_Assignment_.
Repeat the data exactly, please; no pictures belong in the copy.

(Dataset entries)
=======

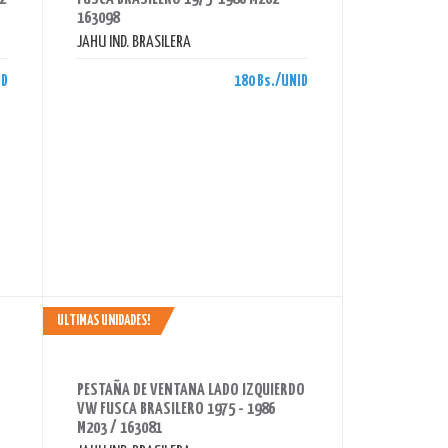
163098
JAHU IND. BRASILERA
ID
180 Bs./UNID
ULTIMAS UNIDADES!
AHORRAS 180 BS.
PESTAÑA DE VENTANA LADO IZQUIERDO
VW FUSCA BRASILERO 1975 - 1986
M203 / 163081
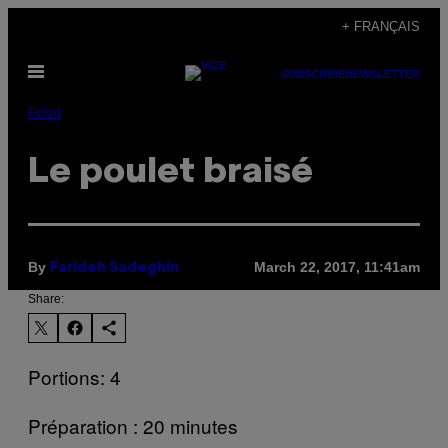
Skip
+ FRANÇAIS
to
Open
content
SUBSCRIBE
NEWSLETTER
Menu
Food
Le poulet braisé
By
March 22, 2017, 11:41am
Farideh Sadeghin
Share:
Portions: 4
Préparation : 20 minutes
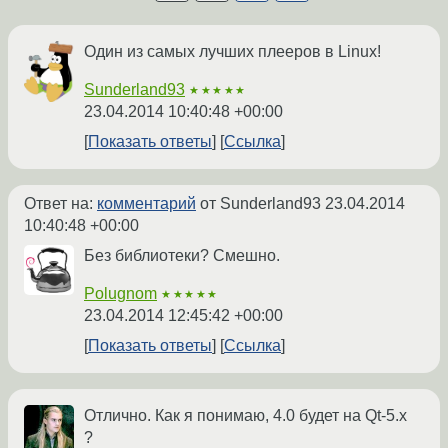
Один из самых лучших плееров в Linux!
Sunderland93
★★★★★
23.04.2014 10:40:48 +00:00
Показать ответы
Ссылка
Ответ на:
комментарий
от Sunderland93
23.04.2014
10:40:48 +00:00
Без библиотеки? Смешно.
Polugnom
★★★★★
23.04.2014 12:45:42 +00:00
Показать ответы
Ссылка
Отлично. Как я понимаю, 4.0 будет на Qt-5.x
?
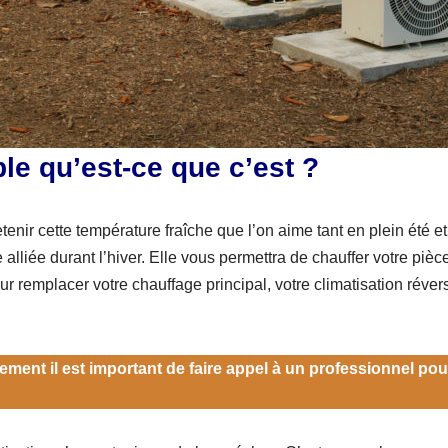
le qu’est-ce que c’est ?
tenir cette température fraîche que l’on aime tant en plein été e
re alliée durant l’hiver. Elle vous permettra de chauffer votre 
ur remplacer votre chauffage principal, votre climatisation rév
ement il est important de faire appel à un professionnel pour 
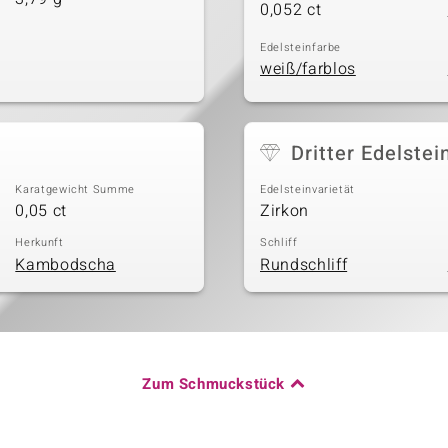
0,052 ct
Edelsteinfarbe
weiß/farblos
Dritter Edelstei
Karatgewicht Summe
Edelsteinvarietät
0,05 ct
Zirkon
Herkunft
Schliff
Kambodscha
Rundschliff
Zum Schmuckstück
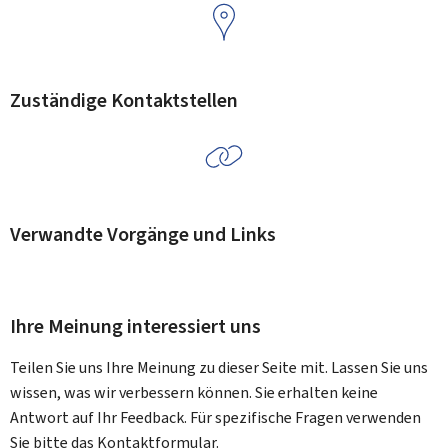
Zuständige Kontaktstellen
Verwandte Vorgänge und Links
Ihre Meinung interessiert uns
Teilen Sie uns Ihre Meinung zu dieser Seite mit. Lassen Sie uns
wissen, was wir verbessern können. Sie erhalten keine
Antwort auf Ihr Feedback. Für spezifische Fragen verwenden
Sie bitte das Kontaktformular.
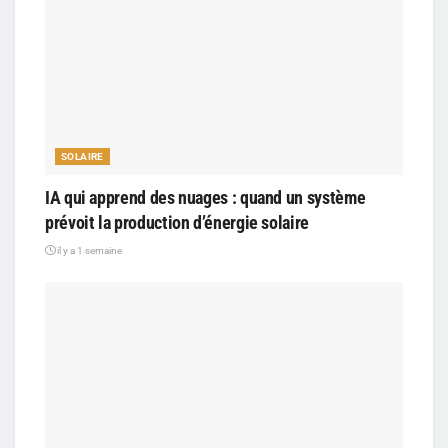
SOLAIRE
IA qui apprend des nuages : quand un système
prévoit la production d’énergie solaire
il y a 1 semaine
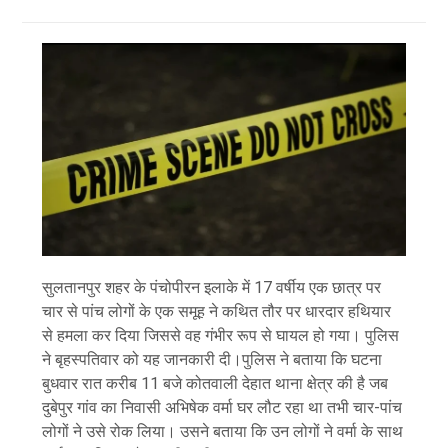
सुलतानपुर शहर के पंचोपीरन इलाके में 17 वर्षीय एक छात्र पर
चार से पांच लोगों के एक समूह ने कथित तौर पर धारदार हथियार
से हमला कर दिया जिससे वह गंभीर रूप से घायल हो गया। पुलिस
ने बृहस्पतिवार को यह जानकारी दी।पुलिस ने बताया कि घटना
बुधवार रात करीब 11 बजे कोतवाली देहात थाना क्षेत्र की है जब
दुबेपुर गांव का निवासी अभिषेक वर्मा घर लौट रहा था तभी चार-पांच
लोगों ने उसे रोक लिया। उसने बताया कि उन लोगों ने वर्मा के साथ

=======

_Result of the exercise_.
163098
JAHU IND. BRASILERA
ID
180 Bs./UNID
ULTIMAS UNIDADES!
AHORRAS 180 BS.
PESTAÑA DE VENTANA LADO IZQUIERDO
VW FUSCA BRASILERO 1975 - 1986
M203 / 163081
Skip
+ FRANÇAIS
to
Open
content
SUBSCRIBE
NEWSLETTER
Menu
Food
Le poulet braisé
By
March 22, 2017, 11:41am
Farideh Sadeghin
Share:
Portions: 4
Préparation : 20 minutes
Один из самых лучших плееров в Linux!
Sunderland93
★★★★★
23.04.2014 10:40:48 +00:00
Показать ответы
Ссылка
Ответ на:
комментарий
от Sunderland93
23.04.2014
10:40:48 +00:00
Без библиотеки? Смешно.
Polugnom
★★★★★
23.04.2014 12:45:42 +00:00
Показать ответы
Ссылка
Отлично. Как я понимаю, 4.0 будет на Qt-5.x
?
le qu’est-ce que c’est ?
tenir cette température fraîche que l’on aime tant en plein été e
re alliée durant l’hiver. Elle vous permettra de chauffer votre 
ur remplacer votre chauffage principal, votre climatisation rév
ement il est important de faire appel à un professionnel pour 
0,052 ct
Edelsteinfarbe
weiß/farblos
Dritter Edelstei
Karatgewicht Summe
Edelsteinvarietät
0,05 ct
Zirkon
Herkunft
Schliff
Kambodscha
Rundschliff
Zum Schmuckstück
Zuständige Kontaktstellen
Verwandte Vorgänge und Links
Ihre Meinung interessiert uns
Teilen Sie uns Ihre Meinung zu dieser Seite mit. Lassen Sie uns
wissen, was wir verbessern können. Sie erhalten keine
Antwort auf Ihr Feedback. Für spezifische Fragen verwenden
Sie bitte das Kontaktformular.
SOLAIRE
IA qui apprend des nuages : quand un système
prévoit la production d’énergie solaire
il y a 1 semaine
सुलतानपुर शहर के पंचोपीरन इलाके में 17 वर्षीय एक छात्र पर
चार से पांच लोगों के एक समूह ने कथित तौर पर धारदार हथियार
से हमला कर दिया जिससे वह गंभीर रूप से घायल हो गया। पुलिस
ने बृहस्पतिवार को यह जानकारी दी।पुलिस ने बताया कि घटना
बुधवार रात करीब 11 बजे कोतवाली देहात थाना क्षेत्र की है जब
दुबेपुर गांव का निवासी अभिषेक वर्मा घर लौट रहा था तभी चार-पांच
लोगों ने उसे रोक लिया। उसने बताया कि उन लोगों ने वर्मा के साथ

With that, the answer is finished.